■ **Brief**
Copy the data below word for word, leaving out any pictures.

■ **Given information**

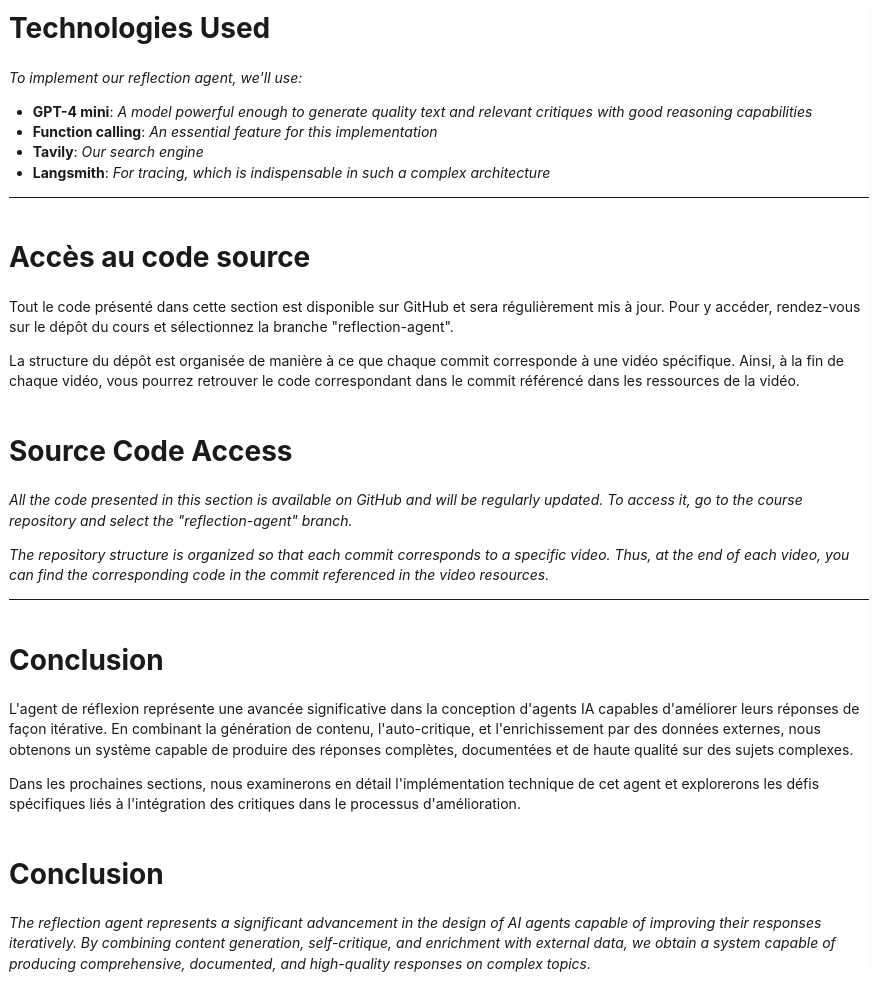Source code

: # Technologies Used

*To implement our reflection agent, we'll use:*

- **GPT-4 mini**: *A model powerful enough to generate quality text and relevant critiques with good reasoning capabilities*
- **Function calling**: *An essential feature for this implementation*
- **Tavily**: *Our search engine*
- **Langsmith**: *For tracing, which is indispensable in such a complex architecture*


---

# Accès au code source

Tout le code présenté dans cette section est disponible sur GitHub et sera régulièrement mis à jour. Pour y accéder, rendez-vous sur le dépôt du cours et sélectionnez la branche "reflection-agent".

La structure du dépôt est organisée de manière à ce que chaque commit corresponde à une vidéo spécifique. Ainsi, à la fin de chaque vidéo, vous pourrez retrouver le code correspondant dans le commit référencé dans les ressources de la vidéo.

# Source Code Access

*All the code presented in this section is available on GitHub and will be regularly updated. To access it, go to the course repository and select the "reflection-agent" branch.*

*The repository structure is organized so that each commit corresponds to a specific video. Thus, at the end of each video, you can find the corresponding code in the commit referenced in the video resources.*

---

# Conclusion

L'agent de réflexion représente une avancée significative dans la conception d'agents IA capables d'améliorer leurs réponses de façon itérative. En combinant la génération de contenu, l'auto-critique, et l'enrichissement par des données externes, nous obtenons un système capable de produire des réponses complètes, documentées et de haute qualité sur des sujets complexes.

Dans les prochaines sections, nous examinerons en détail l'implémentation technique de cet agent et explorerons les défis spécifiques liés à l'intégration des critiques dans le processus d'amélioration.

# Conclusion

*The reflection agent represents a significant advancement in the design of AI agents capable of improving their responses iteratively. By combining content generation, self-critique, and enrichment with external data, we obtain a system capable of producing comprehensive, documented, and high-quality responses on complex topics.*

■ **Answer to the exercise**
Source code

: # Technologies Used

*To implement our reflection agent, we'll use:*

- **GPT-4 mini**: *A model powerful enough to generate quality text and relevant critiques with good reasoning capabilities*
- **Function calling**: *An essential feature for this implementation*
- **Tavily**: *Our search engine*
- **Langsmith**: *For tracing, which is indispensable in such a complex architecture*


---

# Accès au code source

Tout le code présenté dans cette section est disponible sur GitHub et sera régulièrement mis à jour. Pour y accéder, rendez-vous sur le dépôt du cours et sélectionnez la branche "reflection-agent".

La structure du dépôt est organisée de manière à ce que chaque commit corresponde à une vidéo spécifique. Ainsi, à la fin de chaque vidéo, vous pourrez retrouver le code correspondant dans le commit référencé dans les ressources de la vidéo.

# Source Code Access

*All the code presented in this section is available on GitHub and will be regularly updated. To access it, go to the course repository and select the "reflection-agent" branch.*

*The repository structure is organized so that each commit corresponds to a specific video. Thus, at the end of each video, you can find the corresponding code in the commit referenced in the video resources.*

---

# Conclusion

L'agent de réflexion représente une avancée significative dans la conception d'agents IA capables d'améliorer leurs réponses de façon itérative. En combinant la génération de contenu, l'auto-critique, et l'enrichissement par des données externes, nous obtenons un système capable de produire des réponses complètes, documentées et de haute qualité sur des sujets complexes.

Dans les prochaines sections, nous examinerons en détail l'implémentation technique de cet agent et explorerons les défis spécifiques liés à l'intégration des critiques dans le processus d'amélioration.

# Conclusion

*The reflection agent represents a significant advancement in the design of AI agents capable of improving their responses iteratively. By combining content generation, self-critique, and enrichment with external data, we obtain a system capable of producing comprehensive, documented, and high-quality responses on complex topics.*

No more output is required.